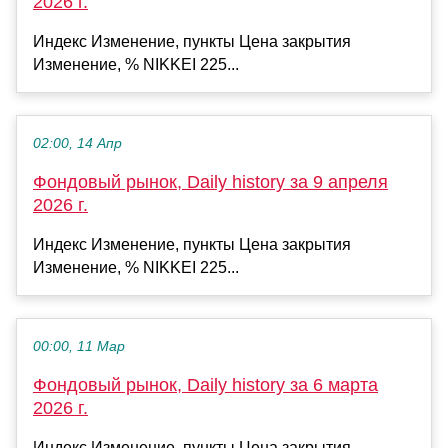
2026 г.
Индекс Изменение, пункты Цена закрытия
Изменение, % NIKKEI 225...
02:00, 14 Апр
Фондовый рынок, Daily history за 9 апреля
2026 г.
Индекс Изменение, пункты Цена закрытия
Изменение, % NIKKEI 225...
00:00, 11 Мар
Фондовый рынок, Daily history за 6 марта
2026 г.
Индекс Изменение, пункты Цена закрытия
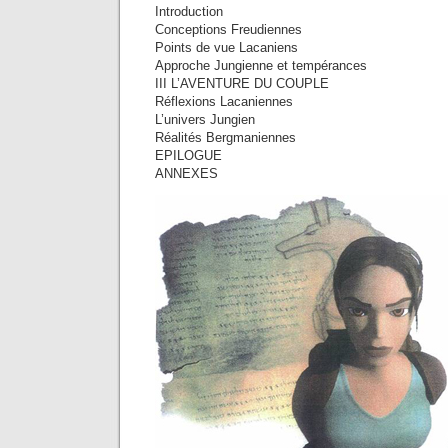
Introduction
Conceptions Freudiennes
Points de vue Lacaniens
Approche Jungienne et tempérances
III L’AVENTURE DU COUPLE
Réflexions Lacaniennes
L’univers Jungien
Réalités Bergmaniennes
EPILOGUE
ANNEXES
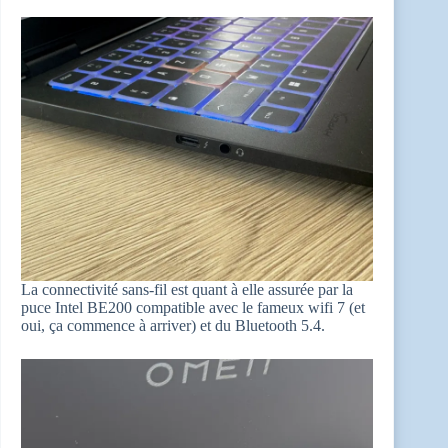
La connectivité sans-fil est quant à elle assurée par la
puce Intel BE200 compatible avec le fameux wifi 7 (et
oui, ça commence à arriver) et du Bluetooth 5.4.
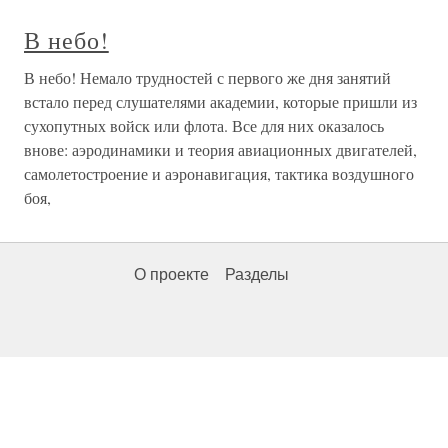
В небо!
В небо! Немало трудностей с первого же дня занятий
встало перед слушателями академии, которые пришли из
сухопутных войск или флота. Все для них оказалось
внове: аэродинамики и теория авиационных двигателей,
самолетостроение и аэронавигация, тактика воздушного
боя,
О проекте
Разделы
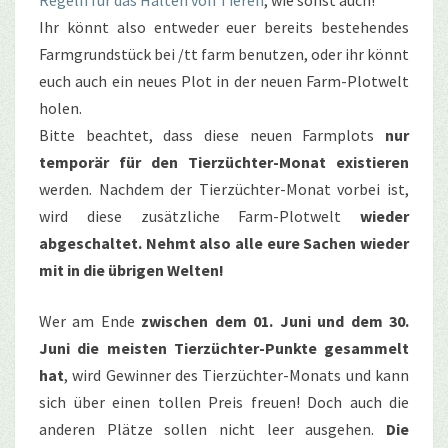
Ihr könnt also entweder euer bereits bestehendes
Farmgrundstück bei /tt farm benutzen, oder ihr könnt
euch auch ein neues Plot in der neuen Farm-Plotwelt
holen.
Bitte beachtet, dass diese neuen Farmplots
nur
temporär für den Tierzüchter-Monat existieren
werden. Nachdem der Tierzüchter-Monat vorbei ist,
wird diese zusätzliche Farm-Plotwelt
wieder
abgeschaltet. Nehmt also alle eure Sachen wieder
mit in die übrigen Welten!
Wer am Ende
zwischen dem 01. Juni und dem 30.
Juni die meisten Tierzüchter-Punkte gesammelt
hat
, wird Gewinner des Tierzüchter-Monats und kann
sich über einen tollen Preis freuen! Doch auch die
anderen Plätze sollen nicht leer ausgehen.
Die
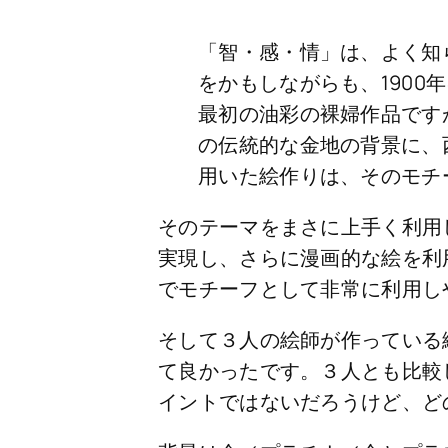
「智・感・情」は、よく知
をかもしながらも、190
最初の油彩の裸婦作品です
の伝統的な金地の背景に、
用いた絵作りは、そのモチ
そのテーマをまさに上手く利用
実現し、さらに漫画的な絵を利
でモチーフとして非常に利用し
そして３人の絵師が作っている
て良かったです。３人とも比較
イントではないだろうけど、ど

·····

WORK INSTRUCTION.
Which of the lines above carry the string "also"? Copy every one.

SOLUTION TO THIS TASK.
Ihr könnt also entweder euer bereits bestehendes
abgeschaltet. Nehmt also alle eure Sachen wieder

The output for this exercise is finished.